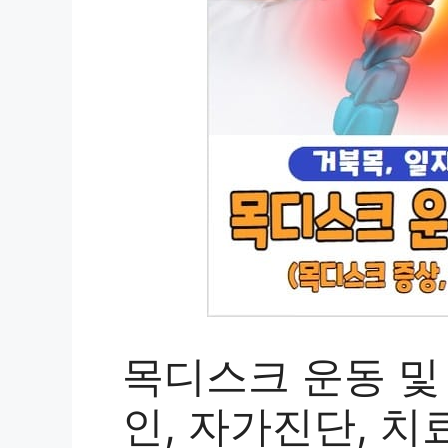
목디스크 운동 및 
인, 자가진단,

□ □ □

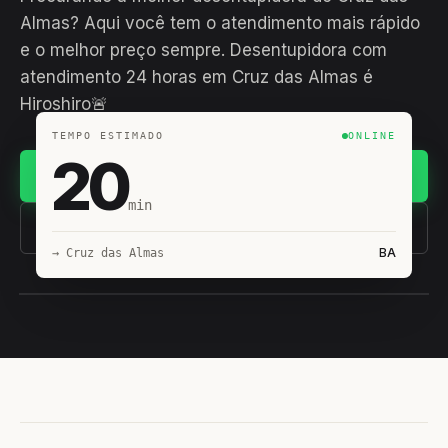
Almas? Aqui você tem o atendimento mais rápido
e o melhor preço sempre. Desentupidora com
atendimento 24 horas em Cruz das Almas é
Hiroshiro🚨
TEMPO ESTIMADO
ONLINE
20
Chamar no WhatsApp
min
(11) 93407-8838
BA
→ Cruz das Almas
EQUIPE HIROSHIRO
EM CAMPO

□ □ □

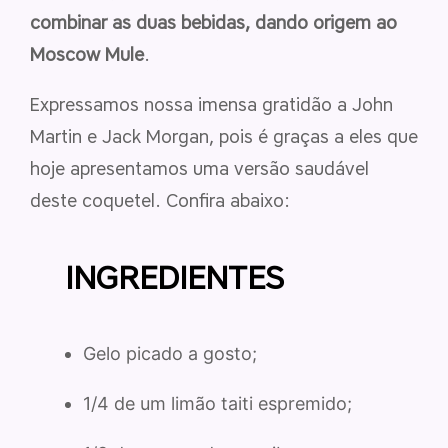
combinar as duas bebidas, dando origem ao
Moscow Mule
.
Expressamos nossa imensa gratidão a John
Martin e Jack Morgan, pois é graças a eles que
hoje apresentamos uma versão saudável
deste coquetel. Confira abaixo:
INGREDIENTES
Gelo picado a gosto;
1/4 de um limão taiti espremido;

□ □ □

Please, from the entries above, set down exactly the lines from the one containing "Gelo picado a gosto;" through the one containing "1/4 de um limão taiti espremido;", and only those.

● **Result below**:
Gelo picado a gosto;
1/4 de um limão taiti espremido;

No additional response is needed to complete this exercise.